La Croix n°37863, 28 septembre 2007
Moyennant finances, les «doulas» proposent aux femmes enceintes de les accompagner dans leur grossesse.
Pierre Bienvault
Le «coaching» des femmes enceintes va-t-il se développer en France ? Cette question préoccupe les gynéco-obstétriciens et les sages-femmes qui ont en ligne de mire les «doulas», des femmes qui, sans formation médicale et moyennant une rémunération forfaitaire, accompagnent de futures mères.
Selon l’association Doulas de France, le concept est apparu dans les années 1970 aux États-Unis. Le mot doula, issu du grec, désignait alors des «femmes qui aidaient et soutenaient des mères pendant la période postnatale autour de l’allaitement». Aujourd’hui, il y aurait environ 2 400 doulas aux États-Unis et 250 en Grande-Bretagne. En France, on en recense 42 en exercice et 150 en apprentissage. «Ces femmes ont suivi des formations à l’étranger ou en France, auprès de quelques sages-femmes», indique Pascale Gendreau, coprésidente de Doulas de France. En 2006, 138 grossesses sur plus de 800 000 ont été accompagnées par une doula, dont 34 % à domicile.
Les doulas ont en commun le fait d’avoir déjà accouché et, le plus souvent, déjà allaité. Grâce à cette expérience, elles se proposent d’apporter un «soutien physique et émotionnel» à des couples avant, pendant et après l’accouchement. D’être des «compagnes de route» qui vont «materner la mère». Sans jamais intervenir sur le plan médical. «Nous ne revendiquons aucune compétence dans ce domaine», précise Pascale Gendreau, qui récuse également le terme de «coach». «Nous n’imposons aucune méthode à suivre, ajoute-t-elle. Nous ne faisons qu’accompagner les femmes en respectant leurs envies et leurs besoins. Une doula peut par exemple répondre à des questions sur la sexualité pendant la grossesse ou sur ce qu’il faut faire face à un bébé qui pleure. Mais elle peut aussi préparer les repas, faire une machine ou s’occuper des autres enfants au retour de la maternité.»

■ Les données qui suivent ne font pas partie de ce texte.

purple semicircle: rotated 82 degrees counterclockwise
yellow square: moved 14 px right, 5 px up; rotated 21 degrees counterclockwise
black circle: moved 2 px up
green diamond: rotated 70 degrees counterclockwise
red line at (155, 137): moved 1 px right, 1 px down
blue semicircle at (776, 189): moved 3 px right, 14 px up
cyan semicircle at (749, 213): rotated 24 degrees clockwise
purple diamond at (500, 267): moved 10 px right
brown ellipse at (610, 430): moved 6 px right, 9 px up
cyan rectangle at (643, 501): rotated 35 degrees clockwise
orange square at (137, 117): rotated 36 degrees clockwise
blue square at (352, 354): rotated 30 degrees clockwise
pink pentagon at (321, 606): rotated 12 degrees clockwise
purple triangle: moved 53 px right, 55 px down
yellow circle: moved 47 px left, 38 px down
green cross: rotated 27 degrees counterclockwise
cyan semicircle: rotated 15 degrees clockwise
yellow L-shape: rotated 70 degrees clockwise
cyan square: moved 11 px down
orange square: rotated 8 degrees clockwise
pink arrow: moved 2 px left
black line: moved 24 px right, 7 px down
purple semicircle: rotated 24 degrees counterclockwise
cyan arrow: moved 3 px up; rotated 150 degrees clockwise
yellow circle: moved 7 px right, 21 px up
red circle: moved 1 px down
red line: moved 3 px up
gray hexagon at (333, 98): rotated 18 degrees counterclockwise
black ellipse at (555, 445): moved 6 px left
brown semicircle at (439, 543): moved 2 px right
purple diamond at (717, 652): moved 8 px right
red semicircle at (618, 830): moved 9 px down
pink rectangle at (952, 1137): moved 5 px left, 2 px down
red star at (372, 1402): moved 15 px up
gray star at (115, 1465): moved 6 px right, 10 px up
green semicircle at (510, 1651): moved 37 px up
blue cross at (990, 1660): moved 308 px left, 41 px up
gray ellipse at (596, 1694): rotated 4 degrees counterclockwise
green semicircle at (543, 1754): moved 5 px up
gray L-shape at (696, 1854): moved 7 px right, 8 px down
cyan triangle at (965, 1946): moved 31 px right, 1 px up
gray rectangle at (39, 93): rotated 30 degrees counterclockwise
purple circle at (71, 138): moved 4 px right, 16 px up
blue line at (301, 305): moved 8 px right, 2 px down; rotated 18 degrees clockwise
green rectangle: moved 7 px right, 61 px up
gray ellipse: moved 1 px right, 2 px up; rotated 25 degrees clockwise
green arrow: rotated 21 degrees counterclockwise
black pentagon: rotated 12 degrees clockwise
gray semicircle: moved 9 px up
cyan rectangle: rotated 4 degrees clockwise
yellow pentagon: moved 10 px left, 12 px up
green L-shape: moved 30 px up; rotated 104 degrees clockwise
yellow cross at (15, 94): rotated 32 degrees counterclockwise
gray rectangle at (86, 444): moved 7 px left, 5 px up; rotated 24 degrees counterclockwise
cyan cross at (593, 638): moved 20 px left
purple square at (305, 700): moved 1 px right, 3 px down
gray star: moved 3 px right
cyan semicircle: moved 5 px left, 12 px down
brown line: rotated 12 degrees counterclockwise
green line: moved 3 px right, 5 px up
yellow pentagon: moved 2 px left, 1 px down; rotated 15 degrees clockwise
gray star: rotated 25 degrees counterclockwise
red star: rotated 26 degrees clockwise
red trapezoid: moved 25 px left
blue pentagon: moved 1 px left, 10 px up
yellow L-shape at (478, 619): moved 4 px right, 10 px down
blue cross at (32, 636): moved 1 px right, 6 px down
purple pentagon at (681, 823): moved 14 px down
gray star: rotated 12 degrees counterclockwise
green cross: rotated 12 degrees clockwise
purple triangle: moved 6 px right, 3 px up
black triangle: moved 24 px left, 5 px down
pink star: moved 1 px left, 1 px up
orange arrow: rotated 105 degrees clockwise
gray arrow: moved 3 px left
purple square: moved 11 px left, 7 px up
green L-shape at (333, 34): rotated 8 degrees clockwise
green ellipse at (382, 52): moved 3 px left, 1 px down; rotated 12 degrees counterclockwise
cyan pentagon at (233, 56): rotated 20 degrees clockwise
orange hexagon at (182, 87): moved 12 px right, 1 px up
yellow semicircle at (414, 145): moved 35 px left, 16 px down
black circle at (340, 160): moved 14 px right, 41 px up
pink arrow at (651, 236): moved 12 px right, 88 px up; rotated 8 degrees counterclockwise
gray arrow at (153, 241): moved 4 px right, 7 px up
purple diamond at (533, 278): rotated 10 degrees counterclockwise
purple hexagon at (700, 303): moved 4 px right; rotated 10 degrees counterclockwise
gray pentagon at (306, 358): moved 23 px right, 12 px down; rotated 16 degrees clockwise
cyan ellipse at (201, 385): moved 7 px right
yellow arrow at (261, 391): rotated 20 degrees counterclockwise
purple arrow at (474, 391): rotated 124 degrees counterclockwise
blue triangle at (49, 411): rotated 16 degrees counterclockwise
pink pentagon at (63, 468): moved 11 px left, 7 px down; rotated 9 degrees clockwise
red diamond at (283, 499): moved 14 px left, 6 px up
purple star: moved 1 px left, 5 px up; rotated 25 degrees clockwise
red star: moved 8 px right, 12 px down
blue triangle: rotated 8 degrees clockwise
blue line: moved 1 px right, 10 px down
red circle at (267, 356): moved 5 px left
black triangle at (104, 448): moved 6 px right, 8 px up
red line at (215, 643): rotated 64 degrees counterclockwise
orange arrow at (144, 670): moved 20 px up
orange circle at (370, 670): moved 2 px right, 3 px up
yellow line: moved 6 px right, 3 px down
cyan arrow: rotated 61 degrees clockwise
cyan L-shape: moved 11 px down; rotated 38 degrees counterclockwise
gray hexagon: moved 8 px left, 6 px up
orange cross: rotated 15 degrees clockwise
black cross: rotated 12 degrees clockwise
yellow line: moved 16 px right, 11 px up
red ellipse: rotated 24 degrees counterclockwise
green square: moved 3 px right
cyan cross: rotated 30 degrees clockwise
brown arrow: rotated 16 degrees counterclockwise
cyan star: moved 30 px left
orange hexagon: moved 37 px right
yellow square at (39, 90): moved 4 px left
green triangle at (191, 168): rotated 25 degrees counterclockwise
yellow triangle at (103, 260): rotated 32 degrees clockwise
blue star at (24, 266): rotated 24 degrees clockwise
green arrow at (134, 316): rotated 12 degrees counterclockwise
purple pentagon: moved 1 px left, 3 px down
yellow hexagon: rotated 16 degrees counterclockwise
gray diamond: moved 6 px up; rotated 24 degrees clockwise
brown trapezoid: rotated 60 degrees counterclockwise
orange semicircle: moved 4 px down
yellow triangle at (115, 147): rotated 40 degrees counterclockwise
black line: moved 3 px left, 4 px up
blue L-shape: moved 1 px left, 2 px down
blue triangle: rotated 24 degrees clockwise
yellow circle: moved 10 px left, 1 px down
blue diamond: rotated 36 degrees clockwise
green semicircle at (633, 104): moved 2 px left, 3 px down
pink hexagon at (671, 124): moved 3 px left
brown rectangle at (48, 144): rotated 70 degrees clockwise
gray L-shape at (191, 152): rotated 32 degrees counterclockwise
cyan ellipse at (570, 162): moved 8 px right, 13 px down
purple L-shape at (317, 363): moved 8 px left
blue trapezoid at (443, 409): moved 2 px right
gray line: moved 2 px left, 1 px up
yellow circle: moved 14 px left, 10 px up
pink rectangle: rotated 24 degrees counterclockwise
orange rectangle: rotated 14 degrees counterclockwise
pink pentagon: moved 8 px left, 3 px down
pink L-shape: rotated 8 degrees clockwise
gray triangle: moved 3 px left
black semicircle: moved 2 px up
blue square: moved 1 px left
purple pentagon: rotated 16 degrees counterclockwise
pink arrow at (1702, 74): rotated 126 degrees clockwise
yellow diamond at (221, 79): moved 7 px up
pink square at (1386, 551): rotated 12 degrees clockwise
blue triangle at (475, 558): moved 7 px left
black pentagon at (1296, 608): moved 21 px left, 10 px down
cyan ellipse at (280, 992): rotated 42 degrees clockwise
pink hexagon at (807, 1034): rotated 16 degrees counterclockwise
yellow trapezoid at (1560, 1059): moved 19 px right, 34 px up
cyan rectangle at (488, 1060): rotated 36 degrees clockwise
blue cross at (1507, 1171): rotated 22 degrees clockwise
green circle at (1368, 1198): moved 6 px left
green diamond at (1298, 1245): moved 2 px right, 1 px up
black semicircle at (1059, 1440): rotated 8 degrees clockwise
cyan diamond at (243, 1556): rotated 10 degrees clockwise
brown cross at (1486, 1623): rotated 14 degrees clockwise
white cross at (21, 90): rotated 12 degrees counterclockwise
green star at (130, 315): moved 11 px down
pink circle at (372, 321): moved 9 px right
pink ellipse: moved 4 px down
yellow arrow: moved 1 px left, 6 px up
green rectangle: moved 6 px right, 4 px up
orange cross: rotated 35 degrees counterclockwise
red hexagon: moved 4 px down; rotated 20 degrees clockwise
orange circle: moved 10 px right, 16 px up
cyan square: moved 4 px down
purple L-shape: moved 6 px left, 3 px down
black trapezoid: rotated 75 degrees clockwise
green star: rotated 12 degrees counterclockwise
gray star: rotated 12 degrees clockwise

Pour l’instant, les doulas n’ont aucune existence officielle en France. «Nous ne sommes pas inscrits au registre des métiers. Mais nous avons fait une demande auprès du ministère de la famille pour obtenir une certification de la formation de 32 jours que nous souhaitons mettre en place», indique Pascale Gendreau. Les doulas, en échange de leurs services, réclament le plus souvent un forfait de 500 €.
Cette activité n’est pas vue d’un très bon oeil par les professionnels de la naissance. Le simple fait d’avoir accouché et allaité ne «donne pas compétence à s’occuper d’autres femmes», soulignent, dans un communiqué commun, le Collège national des gynécologues et obstétriciens français (CNGOF) et le Collège national des sages-femmes (CNSF). «Les doulas sont une mauvaise réponse à un vrai problème. Aujourd’hui, beaucoup de femmes enceintes sont à la recherche d’un suivi plus individuel et moins stéréotypé qu’elles ne trouvent pas toujours dans les grandes maternités», indique Frédérique Teurnier, présidente du CNSF. «Le problème est que les sages-femmes, qui sont des professionnelles de santé spécifiquement formées pour assurer cet accompagnement des couples, ne sont pas assez nombreuses, ajoute-t-elle. Plutôt que de créer un nouveau métier, il faudrait donner aux sages-femmes les moyens d’accompagner les futures mères.»